- **Testo estratto**
· · · · ·

Scuola

Inclusione scolastica: totem e tabù

Che l’argomento “inclusione” non sia un tabù, è un bene. Fingere però che questo equivalga a dire che l’inclusione è un mito, è un male oltre che una menzogna. Il ritorno alle classi differenziali non può essere un'ipotesi di discussione, eppure l'inclusione scolastica va cambiata

di Sara De Carli

A questo punto, francamente, fa sorridere affermare – come ha fatto Matteo Salvini, che finalmente ha rilasciato una dichiarazione pubblica – che le parole del generale Roberto Vannacci sono state travisate. Ma forse, francamente, fa anche relativamente poca differenza. Perché la questione vera, lapalissiana dopo due giorni di polemiche, è che quando le parole vengono dette da uno, in realtà sono già pensate da molti. E se anche Vannacci davvero non avesse voluto dire che dovremmo tornare alle classi speciali, separando alunni con disabilità e bisogni specifici (quali? quando?) dagli altri, è comunque questa la questione attorno a cui il paese sta discutendo da due giorni. Un pensiero che – sdoganato da lui oggi e in modo diverso da Ernesto Galli Della Loggia ieri – comincia a non essere più un tabù.

· · · · ·

- **Estratto dati**
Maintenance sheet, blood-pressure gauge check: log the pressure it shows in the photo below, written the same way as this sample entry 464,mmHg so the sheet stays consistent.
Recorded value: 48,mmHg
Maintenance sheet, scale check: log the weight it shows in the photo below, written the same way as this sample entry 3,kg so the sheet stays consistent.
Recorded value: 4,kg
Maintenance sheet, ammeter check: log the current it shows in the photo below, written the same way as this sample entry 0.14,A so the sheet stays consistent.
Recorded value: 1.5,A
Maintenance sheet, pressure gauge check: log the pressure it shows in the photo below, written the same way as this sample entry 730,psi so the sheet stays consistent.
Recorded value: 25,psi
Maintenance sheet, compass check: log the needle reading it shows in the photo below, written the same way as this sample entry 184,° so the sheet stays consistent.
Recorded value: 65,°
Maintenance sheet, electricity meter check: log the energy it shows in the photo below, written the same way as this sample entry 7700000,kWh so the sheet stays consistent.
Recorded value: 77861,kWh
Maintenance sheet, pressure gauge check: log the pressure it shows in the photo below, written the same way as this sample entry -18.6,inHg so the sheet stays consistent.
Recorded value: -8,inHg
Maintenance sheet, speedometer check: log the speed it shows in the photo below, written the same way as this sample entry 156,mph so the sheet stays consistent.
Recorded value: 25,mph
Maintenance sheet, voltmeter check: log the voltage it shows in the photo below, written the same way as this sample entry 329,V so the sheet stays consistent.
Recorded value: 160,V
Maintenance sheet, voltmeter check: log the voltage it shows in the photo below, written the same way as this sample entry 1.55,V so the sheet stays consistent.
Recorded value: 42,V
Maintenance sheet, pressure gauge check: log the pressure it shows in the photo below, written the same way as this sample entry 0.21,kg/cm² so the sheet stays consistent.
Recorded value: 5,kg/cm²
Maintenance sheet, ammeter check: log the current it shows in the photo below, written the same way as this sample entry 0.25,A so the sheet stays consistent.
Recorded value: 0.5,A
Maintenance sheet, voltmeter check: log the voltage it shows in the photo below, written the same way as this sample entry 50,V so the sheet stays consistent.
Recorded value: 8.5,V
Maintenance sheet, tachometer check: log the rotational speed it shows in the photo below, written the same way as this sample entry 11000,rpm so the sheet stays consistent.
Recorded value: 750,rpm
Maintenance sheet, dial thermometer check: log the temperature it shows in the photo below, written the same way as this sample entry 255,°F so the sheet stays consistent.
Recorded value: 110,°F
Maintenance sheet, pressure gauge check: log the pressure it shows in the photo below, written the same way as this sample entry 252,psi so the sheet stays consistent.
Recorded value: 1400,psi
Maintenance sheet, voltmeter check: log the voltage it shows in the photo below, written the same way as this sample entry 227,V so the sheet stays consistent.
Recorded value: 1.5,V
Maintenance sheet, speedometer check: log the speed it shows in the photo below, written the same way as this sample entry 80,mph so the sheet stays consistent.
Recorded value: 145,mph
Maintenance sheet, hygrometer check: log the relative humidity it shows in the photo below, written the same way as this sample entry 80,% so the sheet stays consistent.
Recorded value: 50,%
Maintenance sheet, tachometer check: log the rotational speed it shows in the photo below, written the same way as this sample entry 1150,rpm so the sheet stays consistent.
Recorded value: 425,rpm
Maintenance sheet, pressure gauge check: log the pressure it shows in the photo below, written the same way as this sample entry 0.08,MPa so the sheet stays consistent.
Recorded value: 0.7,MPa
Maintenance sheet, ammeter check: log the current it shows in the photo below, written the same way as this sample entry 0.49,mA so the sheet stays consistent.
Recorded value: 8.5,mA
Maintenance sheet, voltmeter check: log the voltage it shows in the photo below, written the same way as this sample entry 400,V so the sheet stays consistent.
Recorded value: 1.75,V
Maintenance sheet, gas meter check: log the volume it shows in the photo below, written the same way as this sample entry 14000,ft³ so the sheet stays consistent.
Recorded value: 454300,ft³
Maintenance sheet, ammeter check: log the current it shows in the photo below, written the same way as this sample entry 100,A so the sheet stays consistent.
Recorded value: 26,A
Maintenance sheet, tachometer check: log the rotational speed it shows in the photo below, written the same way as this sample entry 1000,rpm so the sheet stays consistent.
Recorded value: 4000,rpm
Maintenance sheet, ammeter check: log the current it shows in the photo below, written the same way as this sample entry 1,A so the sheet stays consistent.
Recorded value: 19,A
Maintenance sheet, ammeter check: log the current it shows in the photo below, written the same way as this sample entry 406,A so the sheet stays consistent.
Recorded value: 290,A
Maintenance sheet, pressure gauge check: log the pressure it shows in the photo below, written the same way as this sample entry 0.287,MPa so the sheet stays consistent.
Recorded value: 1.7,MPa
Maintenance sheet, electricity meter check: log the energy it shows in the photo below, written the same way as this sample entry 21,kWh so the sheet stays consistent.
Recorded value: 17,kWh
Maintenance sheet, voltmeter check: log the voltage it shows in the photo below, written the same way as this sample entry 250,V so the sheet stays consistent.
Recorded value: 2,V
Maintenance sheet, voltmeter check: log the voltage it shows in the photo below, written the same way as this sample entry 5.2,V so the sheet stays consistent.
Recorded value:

· · · · ·

- **Istruzioni**
• a. Traduci in inglese questa frase dell'articolo sull'inclusione scolastica: "Ma forse, francamente, fa anche relativamente poca differenza."
• b. Riassumi in poche frasi il paragrafo dell'articolo sull'inclusione scolastica che comincia con "A questo punto, francamente", mantenendo i fatti principali.
• c. Secondo l'articolo sull'inclusione scolastica, da quanto tempo il paese sta discutendo della questione?

- **Risposte esercizi**
• a. But perhaps, frankly, it also makes relatively little difference.

• b. Secondo l'autrice, fa sorridere che Matteo Salvini dica che le parole del generale Roberto Vannacci sono state travisate, ma questo conta poco. Il punto vero è che quando uno dice certe parole, molti le pensano già. Anche se Vannacci non intendeva proporre il ritorno alle classi speciali per gli alunni con disabilità e bisogni specifici, da due giorni il paese discute proprio di questo. Questa idea, sdoganata oggi da lui e ieri, in modo diverso, da Ernesto Galli Della Loggia, sta smettendo di essere un tabù.

• c. Da due giorni.